Come sempre colto e guascone, Capossela ripropone il suo Bestiario con una grande prova di coraggio in sottrazione: con lui infatti non c’è l’orchestra che lo accompagna fra le partiture dell’EP pubblicato nel 2020 (era la Bulgarian National Radio Symphony diretta dal Maestro Stefano Nanni) e presentato per la prima volta alla Union Chapel di Londra.

Lo affiancano soltanto quattro musicisti: oltre ai già annunciati Raffaele Tiseo al violino e Giovannangelo De Gennaro alla viella e aulofoni ci sono Daniela Savoldi al violoncello e Andrea Lamacchia al contrabbasso. Quella di Capossela è musica che si fa non accompagnamento ma strumento narrativo a tutti gli effetti, collocando il pubblico in una dimensione del racconto remotissima, quasi ancestrale, in un flusso di parole e note che si fa discorso magico, selvatico e misterioso. L’ultimo Capossela - quello che dalle Canzoni della Cupa in poi ha proposto album e progetti sempre più insoliti - a Cremona, dividendosi fra pianoforte e chitarra, non dimentica però i capitoli più marcatamente cantautorali del percorso che fra gli anni Novanta e Duemila lo hanno portato nel pantheon della canzone italiana d’autore.

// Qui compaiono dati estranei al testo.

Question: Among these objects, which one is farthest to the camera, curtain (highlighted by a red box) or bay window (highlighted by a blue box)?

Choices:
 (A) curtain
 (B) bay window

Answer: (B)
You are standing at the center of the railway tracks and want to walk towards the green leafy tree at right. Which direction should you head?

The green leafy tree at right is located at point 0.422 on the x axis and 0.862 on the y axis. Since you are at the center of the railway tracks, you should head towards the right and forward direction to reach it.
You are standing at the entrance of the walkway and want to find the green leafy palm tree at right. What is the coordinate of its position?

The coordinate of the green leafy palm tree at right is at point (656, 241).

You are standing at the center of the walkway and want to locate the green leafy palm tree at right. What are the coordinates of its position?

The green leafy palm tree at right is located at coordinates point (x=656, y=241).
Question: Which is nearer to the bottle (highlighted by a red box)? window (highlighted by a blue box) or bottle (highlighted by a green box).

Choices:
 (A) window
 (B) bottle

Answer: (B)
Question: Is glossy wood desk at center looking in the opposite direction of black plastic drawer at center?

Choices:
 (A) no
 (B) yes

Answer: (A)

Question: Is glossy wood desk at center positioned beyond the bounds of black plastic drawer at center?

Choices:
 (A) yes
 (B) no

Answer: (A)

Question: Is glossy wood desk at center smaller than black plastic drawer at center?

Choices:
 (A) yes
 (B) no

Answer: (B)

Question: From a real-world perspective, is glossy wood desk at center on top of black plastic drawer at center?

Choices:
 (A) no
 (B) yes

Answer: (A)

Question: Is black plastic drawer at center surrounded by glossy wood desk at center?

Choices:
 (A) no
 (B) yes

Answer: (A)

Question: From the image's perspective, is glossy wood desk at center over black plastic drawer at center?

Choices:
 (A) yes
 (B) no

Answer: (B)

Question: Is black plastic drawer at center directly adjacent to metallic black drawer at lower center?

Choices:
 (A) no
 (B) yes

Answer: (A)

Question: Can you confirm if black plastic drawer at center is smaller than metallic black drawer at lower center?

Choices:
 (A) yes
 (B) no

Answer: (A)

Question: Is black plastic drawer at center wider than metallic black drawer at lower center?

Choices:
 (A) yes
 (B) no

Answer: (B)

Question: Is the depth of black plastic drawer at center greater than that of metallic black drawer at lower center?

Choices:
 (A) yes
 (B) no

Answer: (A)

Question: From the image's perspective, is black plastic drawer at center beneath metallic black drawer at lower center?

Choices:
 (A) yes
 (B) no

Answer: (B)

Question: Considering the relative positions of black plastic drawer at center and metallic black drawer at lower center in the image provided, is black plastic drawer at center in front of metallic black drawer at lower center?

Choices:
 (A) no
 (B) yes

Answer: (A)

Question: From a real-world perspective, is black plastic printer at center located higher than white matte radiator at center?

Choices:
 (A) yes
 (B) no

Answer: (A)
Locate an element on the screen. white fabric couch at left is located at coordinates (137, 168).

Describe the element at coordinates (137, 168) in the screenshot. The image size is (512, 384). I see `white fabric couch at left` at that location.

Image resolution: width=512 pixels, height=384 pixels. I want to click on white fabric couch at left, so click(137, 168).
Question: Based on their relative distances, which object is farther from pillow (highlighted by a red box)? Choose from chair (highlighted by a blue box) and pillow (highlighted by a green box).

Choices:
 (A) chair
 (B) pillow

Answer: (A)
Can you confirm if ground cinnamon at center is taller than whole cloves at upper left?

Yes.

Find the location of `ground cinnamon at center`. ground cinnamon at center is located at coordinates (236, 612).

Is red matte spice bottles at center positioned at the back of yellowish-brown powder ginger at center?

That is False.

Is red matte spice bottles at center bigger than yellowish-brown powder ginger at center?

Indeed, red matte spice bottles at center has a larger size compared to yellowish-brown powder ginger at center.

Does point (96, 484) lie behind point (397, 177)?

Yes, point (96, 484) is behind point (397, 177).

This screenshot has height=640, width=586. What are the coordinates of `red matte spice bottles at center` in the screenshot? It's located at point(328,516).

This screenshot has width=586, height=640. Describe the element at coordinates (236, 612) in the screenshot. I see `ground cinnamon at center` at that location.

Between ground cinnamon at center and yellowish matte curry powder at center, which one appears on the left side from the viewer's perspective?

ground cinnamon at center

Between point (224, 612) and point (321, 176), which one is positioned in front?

Si ascoltano in scaletta Modì, Corvo torvo, Marajá, I pianoforti di Lubecca, Con una rosa, Ovunque proteggi o le più recenti Dimmi Tiresia, Le Pleiadi e un paio di brani inediti. Prima di proporre Staffetta in bicicletta, accolto da un lungo applauso, ha detto: «Mi riconosco in questa repubblica e nei suoi valori antifascisti».

Una carrellata di componimenti che ricordano una volta in più del perché oggi Vinicio possa permettersi progetti artistici così peculiari richiamando ugualmente platee adoranti di pubblico, anche quando la musica proposta richiede più impegno del solito in chi decide di avvicinarsi.